How Do You Integrate ae^(a^u) with Respect to u?

[Chaz706]

My brain is truly fried.

I know this:
$$\int e^u du = e^u +C$$

But what do I do if I get this:
$$\int ae^a^u du$$ ? Assuming a is a non-zero constant?

EDIT: Never mind! I figured this out backwards.

$$\frac {d}{du} e^a^u = ae^a^u du$$

Thus

$$\int ae^a^u du = e^a^u$$

 

[rune]

You can use substitution.
$$y=au\Rightarrow \frac{dy}{du}=a\Rightarrow du=\frac{dy}{a}$$
Therefore,
$$\int ae^{au}du=\int ae^{y}\frac{1}{a}dy=\int e^{y}dy=e^{y}+C=e^{au}+C$$

 

[thepatientmental]

+ C



It seems like you have already figured out the solution, but I will still provide a response for anyone else who may be struggling with this concept.
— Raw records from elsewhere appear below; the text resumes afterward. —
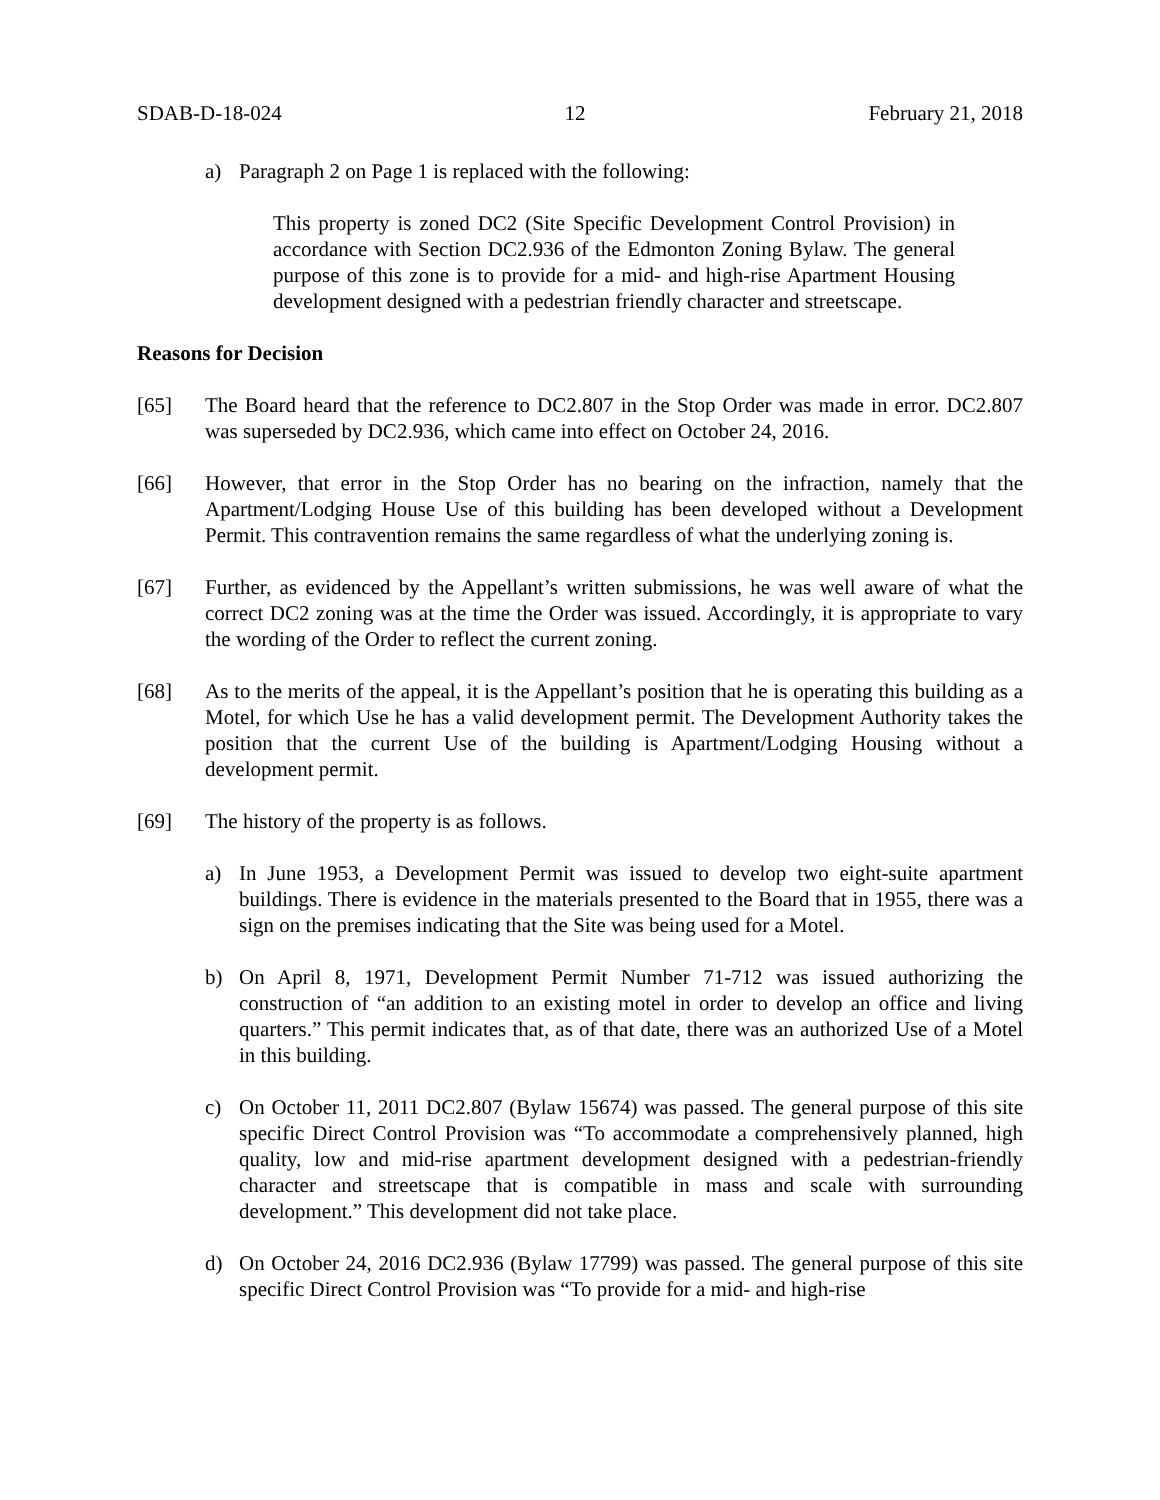SDAB-D-18-024 12 February 21, 2018
a) Paragraph 2 on Page 1 is replaced with the following:
This property is zoned DC2 (Site Specific Development Control Provision) in accordance with Section DC2.936 of the Edmonton Zoning Bylaw. The general purpose of this zone is to provide for a mid- and high-rise Apartment Housing development designed with a pedestrian friendly character and streetscape.
Reasons for Decision
[65] The Board heard that the reference to DC2.807 in the Stop Order was made in error. DC2.807 was superseded by DC2.936, which came into effect on October 24, 2016.
[66] However, that error in the Stop Order has no bearing on the infraction, namely that the Apartment/Lodging House Use of this building has been developed without a Development Permit. This contravention remains the same regardless of what the underlying zoning is.
[67] Further, as evidenced by the Appellant’s written submissions, he was well aware of what the correct DC2 zoning was at the time the Order was issued. Accordingly, it is appropriate to vary the wording of the Order to reflect the current zoning.
[68] As to the merits of the appeal, it is the Appellant’s position that he is operating this building as a Motel, for which Use he has a valid development permit. The Development Authority takes the position that the current Use of the building is Apartment/Lodging Housing without a development permit.
[69] The history of the property is as follows.
a) In June 1953, a Development Permit was issued to develop two eight-suite apartment buildings. There is evidence in the materials presented to the Board that in 1955, there was a sign on the premises indicating that the Site was being used for a Motel.
b) On April 8, 1971, Development Permit Number 71-712 was issued authorizing the construction of “an addition to an existing motel in order to develop an office and living quarters.” This permit indicates that, as of that date, there was an authorized Use of a Motel in this building.
c) On October 11, 2011 DC2.807 (Bylaw 15674) was passed. The general purpose of this site specific Direct Control Provision was “To accommodate a comprehensively planned, high quality, low and mid-rise apartment development designed with a pedestrian-friendly character and streetscape that is compatible in mass and scale with surrounding development.” This development did not take place.
d) On October 24, 2016 DC2.936 (Bylaw 17799) was passed. The general purpose of this site specific Direct Control Provision was “To provide for a mid- and high-rise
Firstly, it is important to remember that when solving an integral, we are essentially finding the antiderivative of the given function. In this case, the function is ae^a^u, where a is a non-zero constant.

To solve this integral, we can use the power rule for integration, which states that the integral of x^n is equal to (x^(n+1))/(n+1) + C. Applying this rule to our function, we get:

\int ae^a^u du = (ae^a^u)/(a+1) + C

However, this is not the final answer. We need to simplify the expression further by using the chain rule. The chain rule states that the derivative of a composite function f(g(x)) is equal to f'(g(x)) * g'(x). In our case, g(x) is a^u and f(u) is e^u. So, using the chain rule, we get:

\frac{d}{du} e^a^u = ae^a^u

Therefore, we can rewrite our integral as:

\int ae^a^u du = \frac{1}{a} * \frac{d}{du} e^a^u du = \frac{1}{a} * ae^a^u + C = e^a^u + C

And there we have it! Our final answer is e^a^u + C. I hope this helps clear up any confusion. Remember to always use the power rule and the chain rule when solving integrals. Keep practicing and it will become easier over time!